Once again: if all this sounds complicated to you, simply don't use the lazy flavor of macro calls, and that's all.

Eager evaluation and its consequences

As it is mentioned above, for a nesting macro call, the process of macro expansion involves applying the macroprocessor to every argument of the macro. In other words, every argument of a nesting call gets computed as a separate text to be macroprocessed. In terms of functional programming, all arguments are first evaluated, and only then the actual macro is applied to the results. This is exactly what is usually called eager evaluation model.

It is important to understand that this happens to every argument of the call, every time the call is processed. The macro system used in Thalassa CMS is not a programming language, and it doesn't provide “special” macros that could skip evaluation of some of their arguments depending on values of other arguments. Such “selective” evaluation is simply impossible in this implementation.

Thalassa CMS provides some “conditional” macros, which allow to choose one of two or more variants. What is critically important to understand here is that all variants will be computed every time a call to such a macro is processed. The macro implementation will choose one of the variants afterwards, but it is only after all the variants are computed.

Let's consider a more or less simple example. The ifeq macro takes exactly four arguments, the first two are stripped from any leading and trailing spaces and compared; in case they are equal, the third is returned, otherwise the fourth is returned. Another macro, opt, gives access to various options given in the options section group. The last macro for our example is known to us already, it is readfile we explained earlier.
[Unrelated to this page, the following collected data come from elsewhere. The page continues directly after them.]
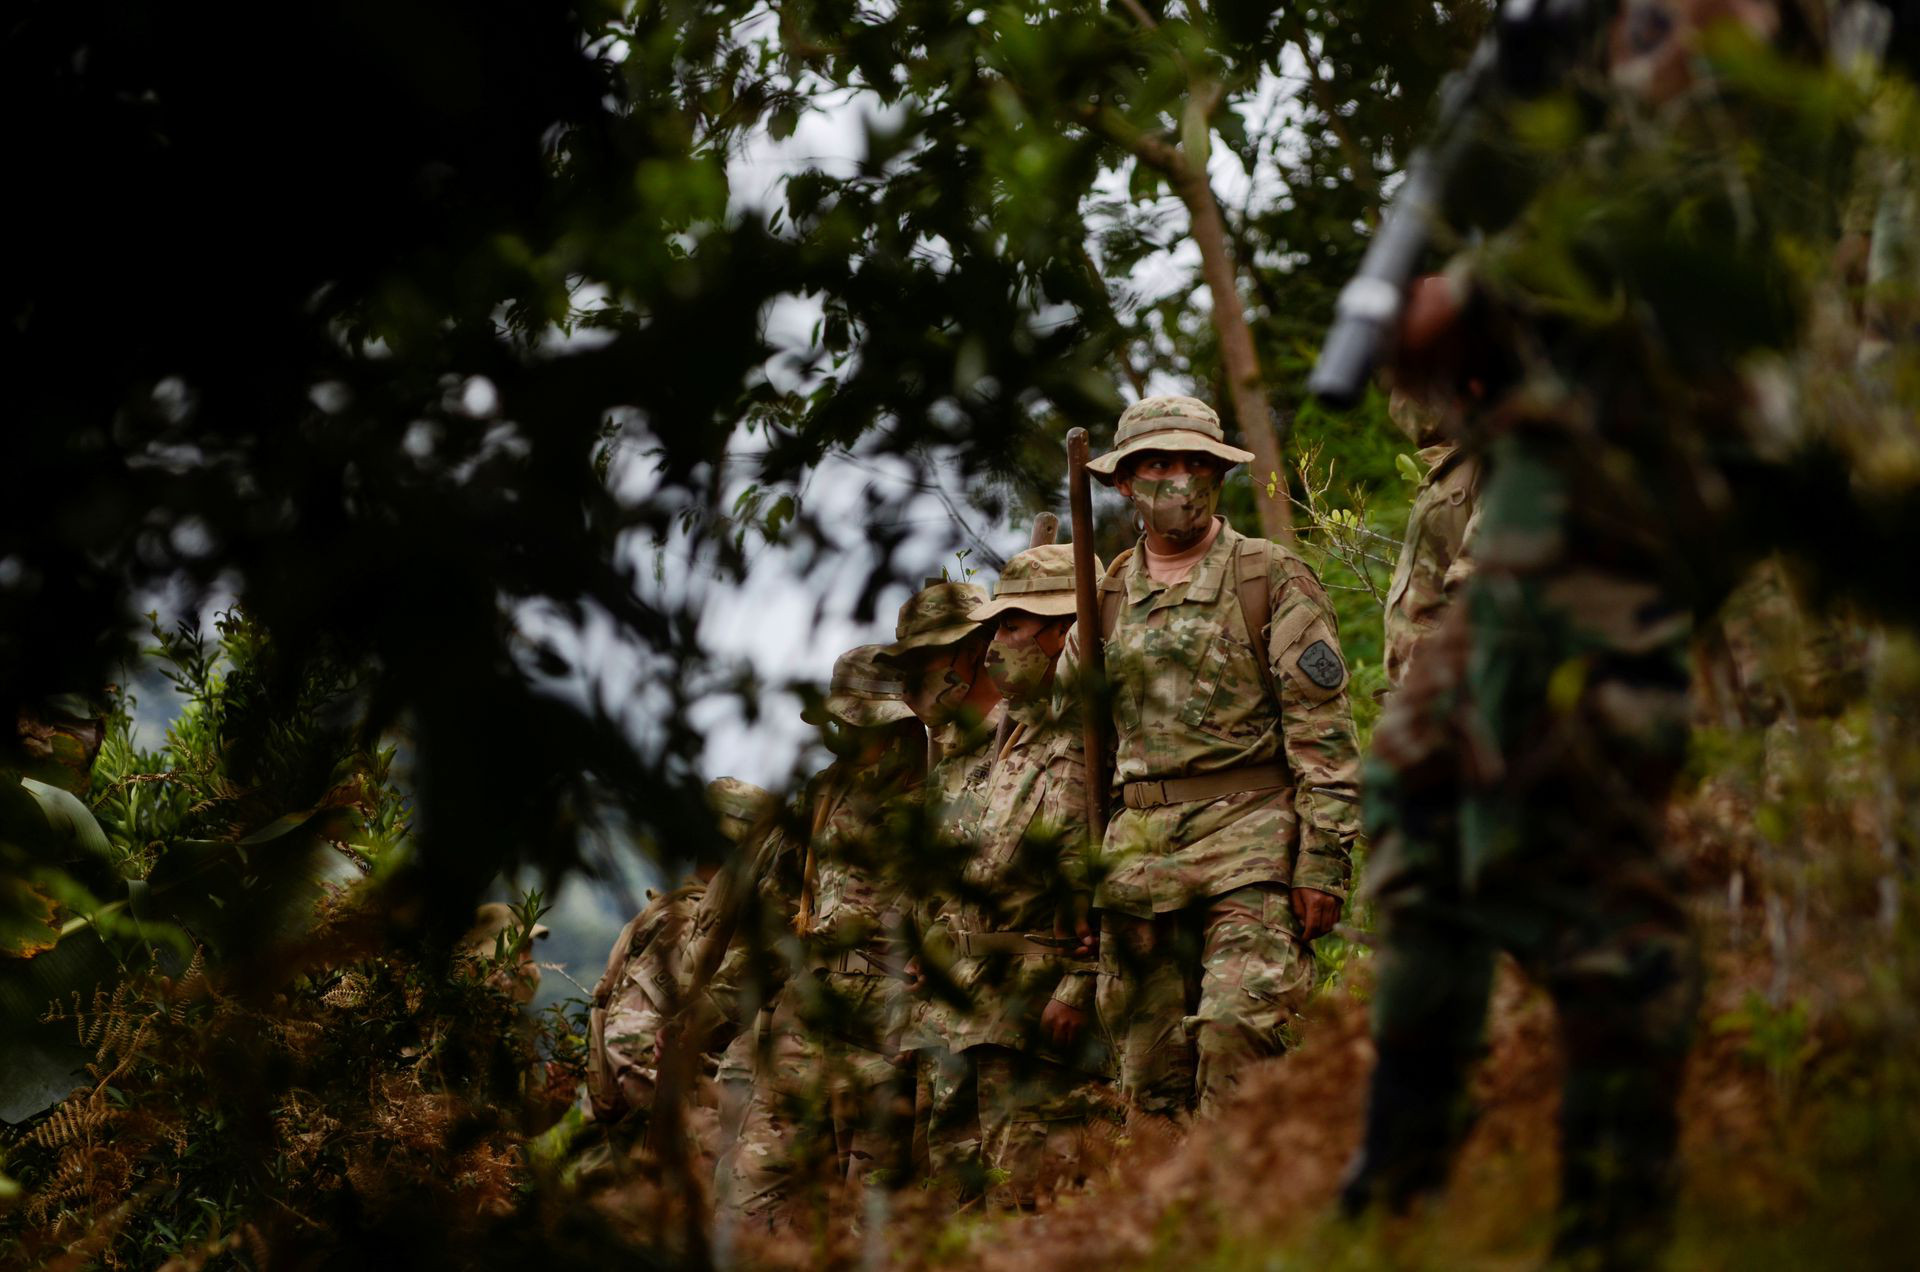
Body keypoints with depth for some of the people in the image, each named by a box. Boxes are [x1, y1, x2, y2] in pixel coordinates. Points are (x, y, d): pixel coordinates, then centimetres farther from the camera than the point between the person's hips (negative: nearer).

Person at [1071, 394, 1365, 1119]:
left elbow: (1323, 731, -2)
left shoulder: (1274, 580, 3)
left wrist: (1323, 863, -10)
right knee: (1151, 1075, 3)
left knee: (1239, 1032, -19)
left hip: (1249, 841, -5)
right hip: (1138, 852, 5)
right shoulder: (1107, 599, 16)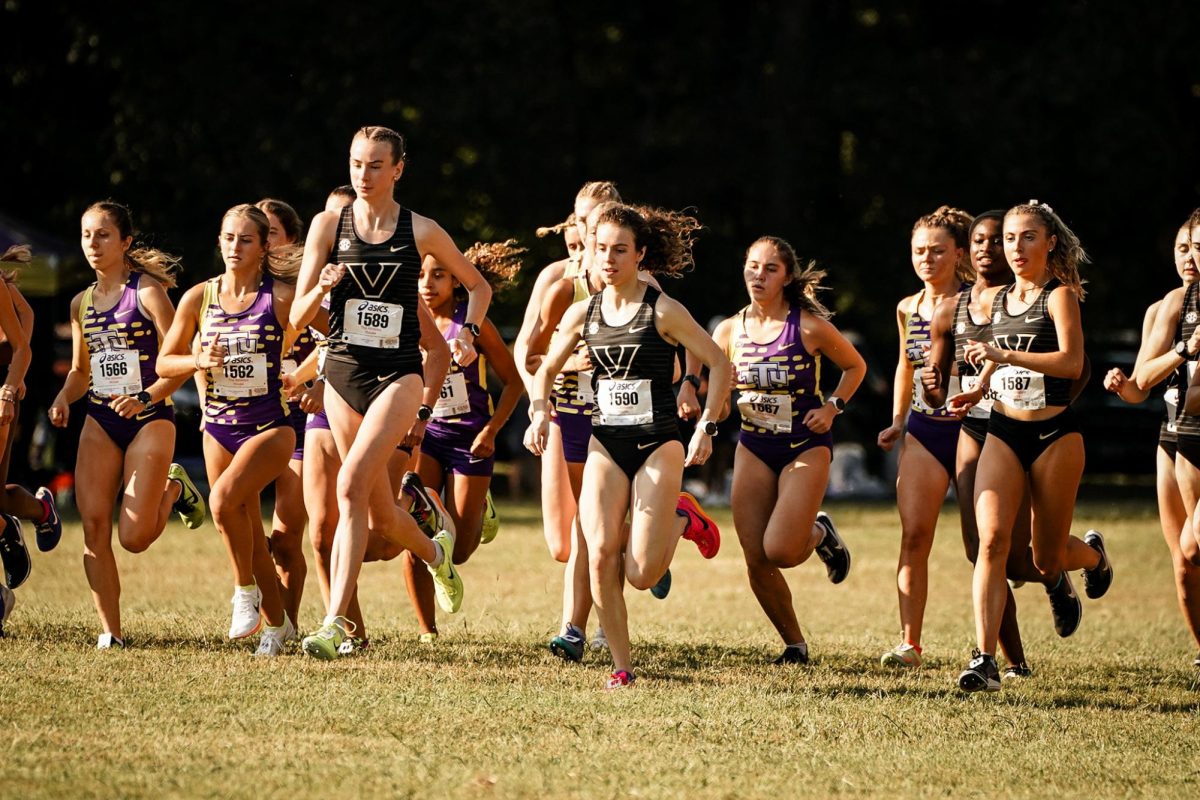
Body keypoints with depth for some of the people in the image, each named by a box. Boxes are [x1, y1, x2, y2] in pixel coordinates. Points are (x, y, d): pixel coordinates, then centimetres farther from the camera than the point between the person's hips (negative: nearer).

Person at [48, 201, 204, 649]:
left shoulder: (147, 292, -8)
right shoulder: (82, 303, 11)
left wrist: (147, 397, -25)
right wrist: (64, 398, 1)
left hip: (149, 419, -5)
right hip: (100, 423, 5)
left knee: (134, 537, -10)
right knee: (93, 528, -9)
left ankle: (172, 489, 22)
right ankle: (110, 632, -2)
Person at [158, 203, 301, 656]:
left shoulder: (281, 297, -8)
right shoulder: (199, 298, 2)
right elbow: (165, 363, 8)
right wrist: (200, 361, -10)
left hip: (270, 425, -4)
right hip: (219, 427, 4)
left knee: (224, 499, -27)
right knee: (250, 534, 8)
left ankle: (246, 591, -7)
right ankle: (276, 623, 25)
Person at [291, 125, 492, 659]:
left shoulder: (420, 231, 0)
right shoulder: (328, 225, 2)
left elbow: (477, 285, 15)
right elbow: (297, 316, 1)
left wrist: (468, 333, -2)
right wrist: (322, 288, -19)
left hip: (399, 375, -3)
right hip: (343, 374, 3)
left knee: (351, 484, -23)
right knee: (380, 515, 10)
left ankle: (336, 621, -25)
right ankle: (436, 552, 44)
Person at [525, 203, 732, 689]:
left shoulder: (663, 312, -8)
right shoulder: (583, 315, 5)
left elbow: (720, 366, -4)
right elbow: (547, 369, 19)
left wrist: (705, 427, -10)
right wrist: (539, 411, 0)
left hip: (657, 444, -4)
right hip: (606, 447, 4)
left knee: (642, 575, -11)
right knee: (601, 557, -16)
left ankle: (681, 519, 22)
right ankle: (621, 667, -2)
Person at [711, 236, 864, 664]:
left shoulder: (809, 327, -10)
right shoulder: (729, 331, 0)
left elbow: (855, 366, 5)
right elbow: (714, 399, 8)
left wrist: (832, 406, -8)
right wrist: (723, 391, -14)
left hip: (805, 447, -4)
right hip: (753, 448, 4)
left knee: (780, 550, -18)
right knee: (756, 562, -3)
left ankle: (820, 533, 17)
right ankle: (794, 643, 17)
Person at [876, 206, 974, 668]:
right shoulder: (908, 309, 9)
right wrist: (897, 421, 18)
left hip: (970, 427, -4)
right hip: (923, 433, 4)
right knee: (913, 534, -10)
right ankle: (909, 643, -10)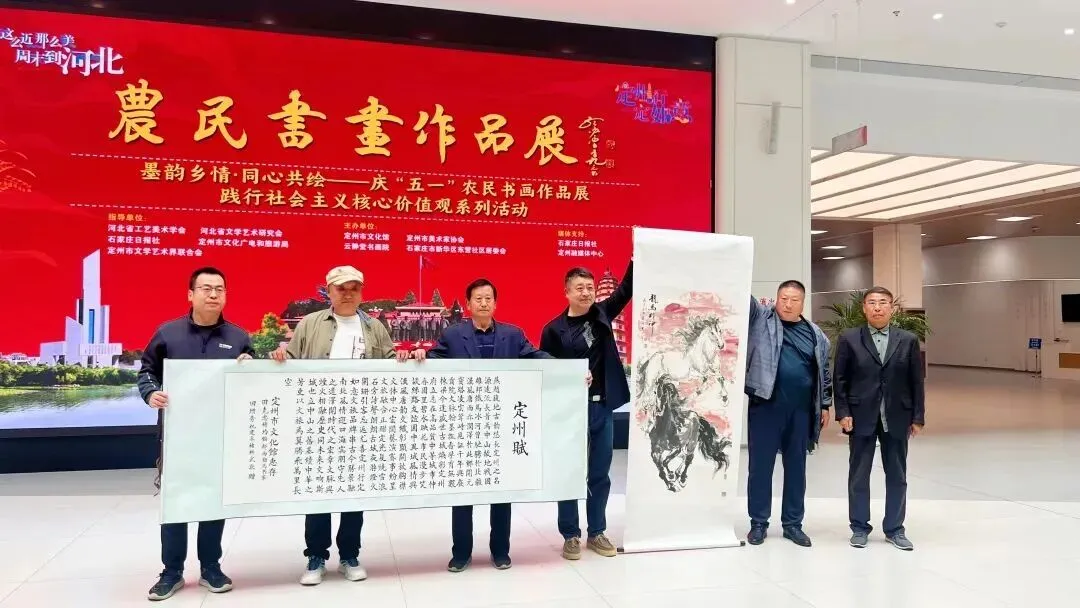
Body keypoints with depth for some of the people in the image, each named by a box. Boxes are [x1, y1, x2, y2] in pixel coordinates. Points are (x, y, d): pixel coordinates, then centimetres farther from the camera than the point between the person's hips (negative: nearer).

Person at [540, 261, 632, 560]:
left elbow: (626, 290, 6)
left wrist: (636, 258, -7)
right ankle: (571, 536, 18)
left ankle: (597, 533, 24)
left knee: (600, 476, 12)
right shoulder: (554, 329, -5)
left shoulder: (601, 314, 6)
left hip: (602, 408, 4)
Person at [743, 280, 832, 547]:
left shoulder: (816, 334, 11)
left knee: (796, 466, 11)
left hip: (801, 410, 3)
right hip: (766, 405, -3)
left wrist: (825, 405, 14)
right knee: (760, 464, 3)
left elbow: (823, 373, 16)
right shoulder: (761, 318, 3)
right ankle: (759, 522, 15)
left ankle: (792, 523, 23)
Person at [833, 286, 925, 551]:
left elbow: (916, 381, 5)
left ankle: (894, 528, 22)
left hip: (897, 417, 1)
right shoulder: (849, 339, 0)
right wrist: (843, 413, -8)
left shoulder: (908, 340, 4)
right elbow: (840, 379, -1)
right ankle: (860, 527, 18)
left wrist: (918, 417, 1)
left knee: (897, 476, 9)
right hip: (861, 417, -1)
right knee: (858, 475, 6)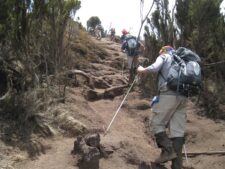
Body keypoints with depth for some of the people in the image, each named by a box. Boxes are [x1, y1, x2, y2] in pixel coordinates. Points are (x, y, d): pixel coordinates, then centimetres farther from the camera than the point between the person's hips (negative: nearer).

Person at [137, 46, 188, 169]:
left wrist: (142, 70, 8)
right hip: (183, 96, 6)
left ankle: (168, 150, -14)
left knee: (156, 123, 2)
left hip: (168, 94, -6)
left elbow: (155, 67, -8)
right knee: (177, 130, 2)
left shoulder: (164, 56, 12)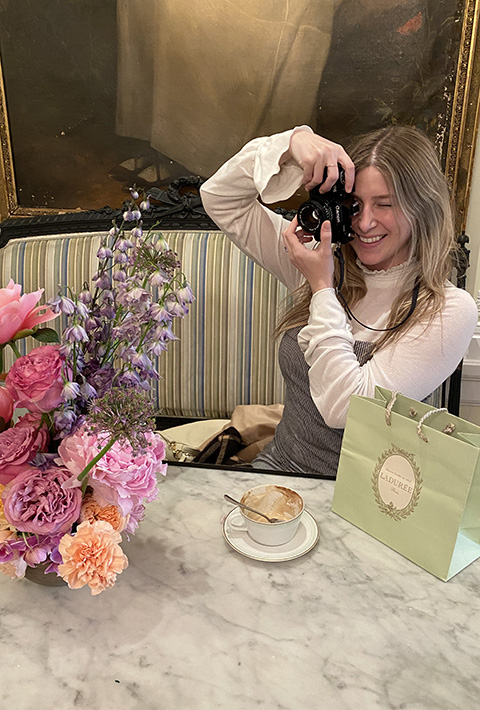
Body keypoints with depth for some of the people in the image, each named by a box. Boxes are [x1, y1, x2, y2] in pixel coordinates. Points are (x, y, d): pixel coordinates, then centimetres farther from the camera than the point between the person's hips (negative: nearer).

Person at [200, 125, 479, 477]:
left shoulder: (450, 311, -12)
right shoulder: (322, 261, 2)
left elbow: (345, 408, -20)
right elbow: (220, 198, 3)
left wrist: (322, 288, -15)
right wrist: (293, 142, -11)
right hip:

Now look at the following:

  %[ifeq:%[opt:scheme:lights]:night
      :%[readfile:night.txt]:%[readfile:default.txt]]

Well, the result of this is more or less obvious: if the option scheme/lights is set to night, then the whole construction will be replaced with the night.txt file's contents, otherwise the contents of default.txt will be used. What is not so obvious is that both files will be read. Sometimes this can be a problem, specially in case one of the files actually doesn't exist and an unintentional attempt to read it produces an error.

For this particular example, it is easy to avoid the problem:

  %[readfile
    :%[ifeq:%[opt:scheme:lights]:night:night.txt:default.txt]
  ]

Being used this way, ifeq doesn't choose between two readfile call results (after doing them both), as it was done in the previous example; instead, it just chooses one of the two file names, and the choice is used as the readfile's argument.

In fact, Thalassa provides ways to always avoid unnecessary computations, but attention must be paid to this, and, first things first, the person who writes configuration files should at least understand what the problem is.